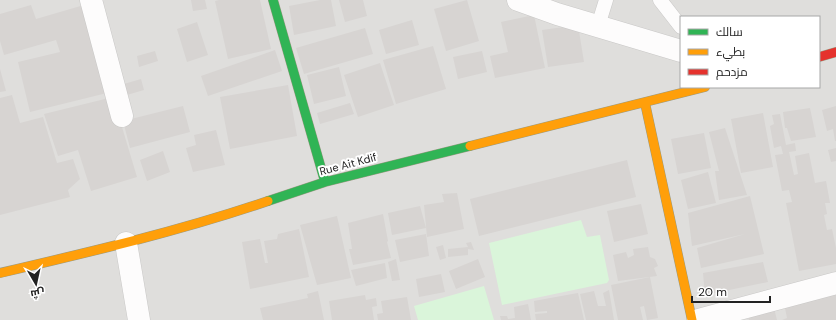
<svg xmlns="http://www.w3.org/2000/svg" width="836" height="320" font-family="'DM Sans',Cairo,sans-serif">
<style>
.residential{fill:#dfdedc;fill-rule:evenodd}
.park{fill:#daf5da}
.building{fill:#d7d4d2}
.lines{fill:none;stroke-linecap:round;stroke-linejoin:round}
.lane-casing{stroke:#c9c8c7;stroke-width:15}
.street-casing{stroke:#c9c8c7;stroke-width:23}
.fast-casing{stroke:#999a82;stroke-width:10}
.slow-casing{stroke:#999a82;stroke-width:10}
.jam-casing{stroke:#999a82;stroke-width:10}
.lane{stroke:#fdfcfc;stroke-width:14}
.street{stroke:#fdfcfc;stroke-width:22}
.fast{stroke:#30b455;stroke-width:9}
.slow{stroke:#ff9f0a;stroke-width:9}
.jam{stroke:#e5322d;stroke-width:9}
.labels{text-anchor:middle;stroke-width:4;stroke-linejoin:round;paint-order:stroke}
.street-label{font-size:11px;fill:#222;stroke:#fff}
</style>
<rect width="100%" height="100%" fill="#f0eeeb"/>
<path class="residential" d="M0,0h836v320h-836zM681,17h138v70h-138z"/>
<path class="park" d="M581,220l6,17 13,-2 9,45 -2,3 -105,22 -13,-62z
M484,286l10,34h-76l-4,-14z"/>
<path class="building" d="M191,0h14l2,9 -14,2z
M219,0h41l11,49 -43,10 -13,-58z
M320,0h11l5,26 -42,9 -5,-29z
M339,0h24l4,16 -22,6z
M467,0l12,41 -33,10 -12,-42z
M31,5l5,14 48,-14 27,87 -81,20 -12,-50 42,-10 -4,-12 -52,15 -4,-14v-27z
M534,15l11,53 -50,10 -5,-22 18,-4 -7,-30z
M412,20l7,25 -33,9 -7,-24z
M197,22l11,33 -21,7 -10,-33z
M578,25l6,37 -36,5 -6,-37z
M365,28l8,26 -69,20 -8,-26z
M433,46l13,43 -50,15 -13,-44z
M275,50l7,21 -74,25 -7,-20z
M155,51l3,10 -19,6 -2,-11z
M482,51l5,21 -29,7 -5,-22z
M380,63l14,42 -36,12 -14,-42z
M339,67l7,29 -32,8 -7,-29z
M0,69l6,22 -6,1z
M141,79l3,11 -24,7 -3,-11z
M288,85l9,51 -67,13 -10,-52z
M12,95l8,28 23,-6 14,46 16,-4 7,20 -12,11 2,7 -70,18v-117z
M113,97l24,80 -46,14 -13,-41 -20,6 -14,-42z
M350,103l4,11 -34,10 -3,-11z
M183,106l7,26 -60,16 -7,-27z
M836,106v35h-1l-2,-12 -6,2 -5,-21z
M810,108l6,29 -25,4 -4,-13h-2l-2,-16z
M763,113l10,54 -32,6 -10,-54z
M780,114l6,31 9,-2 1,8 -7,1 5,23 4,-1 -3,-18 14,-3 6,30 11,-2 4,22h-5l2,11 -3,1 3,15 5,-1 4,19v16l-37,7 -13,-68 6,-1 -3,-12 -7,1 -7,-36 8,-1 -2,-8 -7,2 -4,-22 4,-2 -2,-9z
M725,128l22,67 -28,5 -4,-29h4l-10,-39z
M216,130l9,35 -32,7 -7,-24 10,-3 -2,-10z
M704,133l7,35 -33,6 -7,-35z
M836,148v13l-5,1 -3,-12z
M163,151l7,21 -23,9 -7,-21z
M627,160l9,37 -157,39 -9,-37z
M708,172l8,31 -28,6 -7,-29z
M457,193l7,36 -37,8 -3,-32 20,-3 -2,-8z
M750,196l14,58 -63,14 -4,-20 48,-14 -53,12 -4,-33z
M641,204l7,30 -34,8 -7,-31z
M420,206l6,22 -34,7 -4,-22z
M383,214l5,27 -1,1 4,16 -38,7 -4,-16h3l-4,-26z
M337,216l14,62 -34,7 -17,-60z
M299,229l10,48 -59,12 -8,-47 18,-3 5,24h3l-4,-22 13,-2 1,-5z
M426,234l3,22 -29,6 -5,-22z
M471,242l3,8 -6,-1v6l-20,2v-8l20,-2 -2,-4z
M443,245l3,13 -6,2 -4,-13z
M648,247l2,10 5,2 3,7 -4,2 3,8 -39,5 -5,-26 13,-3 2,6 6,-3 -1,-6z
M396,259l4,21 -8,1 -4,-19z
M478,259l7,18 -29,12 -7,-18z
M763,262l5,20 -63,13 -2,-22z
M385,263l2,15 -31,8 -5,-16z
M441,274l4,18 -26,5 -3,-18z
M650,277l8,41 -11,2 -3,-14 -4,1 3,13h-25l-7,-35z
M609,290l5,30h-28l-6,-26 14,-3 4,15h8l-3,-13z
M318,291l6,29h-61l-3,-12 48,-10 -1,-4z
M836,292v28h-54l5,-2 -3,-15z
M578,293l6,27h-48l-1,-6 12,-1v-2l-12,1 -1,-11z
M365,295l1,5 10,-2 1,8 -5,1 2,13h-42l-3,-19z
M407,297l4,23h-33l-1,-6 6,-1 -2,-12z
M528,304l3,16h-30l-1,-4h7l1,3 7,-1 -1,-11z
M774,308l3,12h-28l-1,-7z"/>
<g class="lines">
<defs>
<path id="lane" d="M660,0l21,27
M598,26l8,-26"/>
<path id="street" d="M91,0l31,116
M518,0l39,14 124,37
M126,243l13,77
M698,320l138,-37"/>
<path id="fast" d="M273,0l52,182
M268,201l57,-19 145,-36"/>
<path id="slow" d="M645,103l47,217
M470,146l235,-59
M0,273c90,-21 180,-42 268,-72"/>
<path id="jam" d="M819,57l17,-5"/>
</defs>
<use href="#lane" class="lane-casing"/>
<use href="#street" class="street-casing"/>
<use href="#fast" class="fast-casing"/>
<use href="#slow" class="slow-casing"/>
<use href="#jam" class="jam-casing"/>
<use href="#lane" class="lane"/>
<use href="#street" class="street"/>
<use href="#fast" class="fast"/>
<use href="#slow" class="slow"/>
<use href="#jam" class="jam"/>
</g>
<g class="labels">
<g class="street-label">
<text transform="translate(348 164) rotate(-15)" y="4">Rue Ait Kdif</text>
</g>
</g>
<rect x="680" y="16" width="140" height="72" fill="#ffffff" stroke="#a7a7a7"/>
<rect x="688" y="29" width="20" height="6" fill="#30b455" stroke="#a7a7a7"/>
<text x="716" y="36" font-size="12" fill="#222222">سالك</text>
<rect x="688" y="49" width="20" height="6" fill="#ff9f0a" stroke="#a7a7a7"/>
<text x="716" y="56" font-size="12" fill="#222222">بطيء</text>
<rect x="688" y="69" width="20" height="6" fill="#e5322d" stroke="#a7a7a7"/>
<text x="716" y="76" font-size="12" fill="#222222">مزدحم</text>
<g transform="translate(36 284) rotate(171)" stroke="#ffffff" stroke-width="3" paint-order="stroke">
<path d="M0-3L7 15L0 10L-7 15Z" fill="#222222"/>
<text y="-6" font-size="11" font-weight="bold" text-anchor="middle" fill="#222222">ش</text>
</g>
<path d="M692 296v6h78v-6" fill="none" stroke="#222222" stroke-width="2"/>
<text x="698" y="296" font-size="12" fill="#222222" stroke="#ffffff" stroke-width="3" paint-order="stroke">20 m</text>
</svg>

**EXERCISE PROMPT:** The expected answer is the complete set of entries, copied verbatim, with no pictures.

**THE COMPLETED TASK:**
<svg xmlns="http://www.w3.org/2000/svg" width="836" height="320" font-family="'DM Sans',Cairo,sans-serif">
<style>
.residential{fill:#dfdedc;fill-rule:evenodd}
.park{fill:#daf5da}
.building{fill:#d7d4d2}
.lines{fill:none;stroke-linecap:round;stroke-linejoin:round}
.lane-casing{stroke:#c9c8c7;stroke-width:15}
.street-casing{stroke:#c9c8c7;stroke-width:23}
.fast-casing{stroke:#999a82;stroke-width:10}
.slow-casing{stroke:#999a82;stroke-width:10}
.jam-casing{stroke:#999a82;stroke-width:10}
.lane{stroke:#fdfcfc;stroke-width:14}
.street{stroke:#fdfcfc;stroke-width:22}
.fast{stroke:#30b455;stroke-width:9}
.slow{stroke:#ff9f0a;stroke-width:9}
.jam{stroke:#e5322d;stroke-width:9}
.labels{text-anchor:middle;stroke-width:4;stroke-linejoin:round;paint-order:stroke}
.street-label{font-size:11px;fill:#222;stroke:#fff}
</style>
<rect width="100%" height="100%" fill="#f0eeeb"/>
<path class="residential" d="M0,0h836v320h-836zM681,17h138v70h-138z"/>
<path class="park" d="M581,220l6,17 13,-2 9,45 -2,3 -105,22 -13,-62z
M484,286l10,34h-76l-4,-14z"/>
<path class="building" d="M191,0h14l2,9 -14,2z
M219,0h41l11,49 -43,10 -13,-58z
M320,0h11l5,26 -42,9 -5,-29z
M339,0h24l4,16 -22,6z
M467,0l12,41 -33,10 -12,-42z
M31,5l5,14 48,-14 27,87 -81,20 -12,-50 42,-10 -4,-12 -52,15 -4,-14v-27z
M534,15l11,53 -50,10 -5,-22 18,-4 -7,-30z
M412,20l7,25 -33,9 -7,-24z
M197,22l11,33 -21,7 -10,-33z
M578,25l6,37 -36,5 -6,-37z
M365,28l8,26 -69,20 -8,-26z
M433,46l13,43 -50,15 -13,-44z
M275,50l7,21 -74,25 -7,-20z
M155,51l3,10 -19,6 -2,-11z
M482,51l5,21 -29,7 -5,-22z
M380,63l14,42 -36,12 -14,-42z
M339,67l7,29 -32,8 -7,-29z
M0,69l6,22 -6,1z
M141,79l3,11 -24,7 -3,-11z
M288,85l9,51 -67,13 -10,-52z
M12,95l8,28 23,-6 14,46 16,-4 7,20 -12,11 2,7 -70,18v-117z
M113,97l24,80 -46,14 -13,-41 -20,6 -14,-42z
M350,103l4,11 -34,10 -3,-11z
M183,106l7,26 -60,16 -7,-27z
M836,106v35h-1l-2,-12 -6,2 -5,-21z
M810,108l6,29 -25,4 -4,-13h-2l-2,-16z
M763,113l10,54 -32,6 -10,-54z
M780,114l6,31 9,-2 1,8 -7,1 5,23 4,-1 -3,-18 14,-3 6,30 11,-2 4,22h-5l2,11 -3,1 3,15 5,-1 4,19v16l-37,7 -13,-68 6,-1 -3,-12 -7,1 -7,-36 8,-1 -2,-8 -7,2 -4,-22 4,-2 -2,-9z
M725,128l22,67 -28,5 -4,-29h4l-10,-39z
M216,130l9,35 -32,7 -7,-24 10,-3 -2,-10z
M704,133l7,35 -33,6 -7,-35z
M836,148v13l-5,1 -3,-12z
M163,151l7,21 -23,9 -7,-21z
M627,160l9,37 -157,39 -9,-37z
M708,172l8,31 -28,6 -7,-29z
M457,193l7,36 -37,8 -3,-32 20,-3 -2,-8z
M750,196l14,58 -63,14 -4,-20 48,-14 -53,12 -4,-33z
M641,204l7,30 -34,8 -7,-31z
M420,206l6,22 -34,7 -4,-22z
M383,214l5,27 -1,1 4,16 -38,7 -4,-16h3l-4,-26z
M337,216l14,62 -34,7 -17,-60z
M299,229l10,48 -59,12 -8,-47 18,-3 5,24h3l-4,-22 13,-2 1,-5z
M426,234l3,22 -29,6 -5,-22z
M471,242l3,8 -6,-1v6l-20,2v-8l20,-2 -2,-4z
M443,245l3,13 -6,2 -4,-13z
M648,247l2,10 5,2 3,7 -4,2 3,8 -39,5 -5,-26 13,-3 2,6 6,-3 -1,-6z
M396,259l4,21 -8,1 -4,-19z
M478,259l7,18 -29,12 -7,-18z
M763,262l5,20 -63,13 -2,-22z
M385,263l2,15 -31,8 -5,-16z
M441,274l4,18 -26,5 -3,-18z
M650,277l8,41 -11,2 -3,-14 -4,1 3,13h-25l-7,-35z
M609,290l5,30h-28l-6,-26 14,-3 4,15h8l-3,-13z
M318,291l6,29h-61l-3,-12 48,-10 -1,-4z
M836,292v28h-54l5,-2 -3,-15z
M578,293l6,27h-48l-1,-6 12,-1v-2l-12,1 -1,-11z
M365,295l1,5 10,-2 1,8 -5,1 2,13h-42l-3,-19z
M407,297l4,23h-33l-1,-6 6,-1 -2,-12z
M528,304l3,16h-30l-1,-4h7l1,3 7,-1 -1,-11z
M774,308l3,12h-28l-1,-7z"/>
<g class="lines">
<defs>
<path id="lane" d="M660,0l21,27
M598,26l8,-26"/>
<path id="street" d="M91,0l31,116
M518,0l39,14 124,37
M126,243l13,77
M698,320l138,-37"/>
<path id="fast" d="M273,0l52,182
M268,201l57,-19 145,-36"/>
<path id="slow" d="M645,103l47,217
M470,146l235,-59
M0,273c90,-21 180,-42 268,-72"/>
<path id="jam" d="M819,57l17,-5"/>
</defs>
<use href="#lane" class="lane-casing"/>
<use href="#street" class="street-casing"/>
<use href="#fast" class="fast-casing"/>
<use href="#slow" class="slow-casing"/>
<use href="#jam" class="jam-casing"/>
<use href="#lane" class="lane"/>
<use href="#street" class="street"/>
<use href="#fast" class="fast"/>
<use href="#slow" class="slow"/>
<use href="#jam" class="jam"/>
</g>
<g class="labels">
<g class="street-label">
<text transform="translate(348 164) rotate(-15)" y="4">Rue Ait Kdif</text>
</g>
</g>
<rect x="680" y="16" width="140" height="72" fill="#ffffff" stroke="#a7a7a7"/>
<rect x="688" y="29" width="20" height="6" fill="#30b455" stroke="#a7a7a7"/>
<text x="716" y="36" font-size="12" fill="#222222">سالك</text>
<rect x="688" y="49" width="20" height="6" fill="#ff9f0a" stroke="#a7a7a7"/>
<text x="716" y="56" font-size="12" fill="#222222">بطيء</text>
<rect x="688" y="69" width="20" height="6" fill="#e5322d" stroke="#a7a7a7"/>
<text x="716" y="76" font-size="12" fill="#222222">مزدحم</text>
<g transform="translate(36 284) rotate(171)" stroke="#ffffff" stroke-width="3" paint-order="stroke">
<path d="M0-3L7 15L0 10L-7 15Z" fill="#222222"/>
<text y="-6" font-size="11" font-weight="bold" text-anchor="middle" fill="#222222">ش</text>
</g>
<path d="M692 296v6h78v-6" fill="none" stroke="#222222" stroke-width="2"/>
<text x="698" y="296" font-size="12" fill="#222222" stroke="#ffffff" stroke-width="3" paint-order="stroke">20 m</text>
</svg>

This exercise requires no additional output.